• WHAT THE TASK ASKS
In your copy, include every record exactly and no pictures.

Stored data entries
=== Begin Enclosure ===
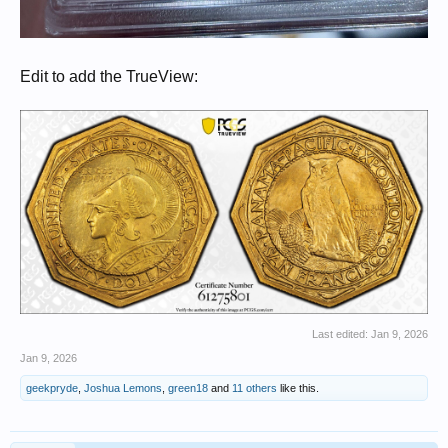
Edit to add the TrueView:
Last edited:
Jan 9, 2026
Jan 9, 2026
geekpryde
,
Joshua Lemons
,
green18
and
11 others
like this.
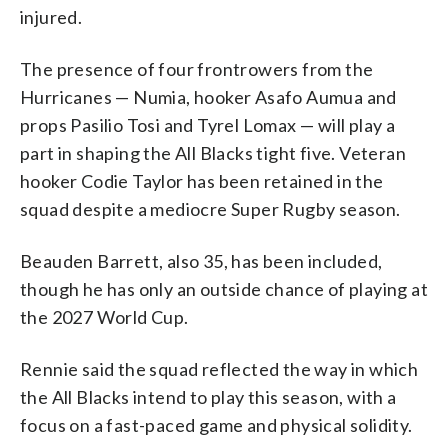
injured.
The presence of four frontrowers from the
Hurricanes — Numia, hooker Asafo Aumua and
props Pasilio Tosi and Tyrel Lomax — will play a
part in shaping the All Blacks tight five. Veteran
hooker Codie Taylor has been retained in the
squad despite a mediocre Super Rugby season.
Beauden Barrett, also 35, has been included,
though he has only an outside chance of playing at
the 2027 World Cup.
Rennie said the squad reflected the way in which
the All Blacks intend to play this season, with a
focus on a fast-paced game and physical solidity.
=== End Enclosure ===
• EXERCISE RESPONSE
Edit to add the TrueView:
Last edited:
Jan 9, 2026
Jan 9, 2026
geekpryde
,
Joshua Lemons
,
green18
and
11 others
like this.
injured.
The presence of four frontrowers from the
Hurricanes — Numia, hooker Asafo Aumua and
props Pasilio Tosi and Tyrel Lomax — will play a
part in shaping the All Blacks tight five. Veteran
hooker Codie Taylor has been retained in the
squad despite a mediocre Super Rugby season.
Beauden Barrett, also 35, has been included,
though he has only an outside chance of playing at
the 2027 World Cup.
Rennie said the squad reflected the way in which
the All Blacks intend to play this season, with a
focus on a fast-paced game and physical solidity.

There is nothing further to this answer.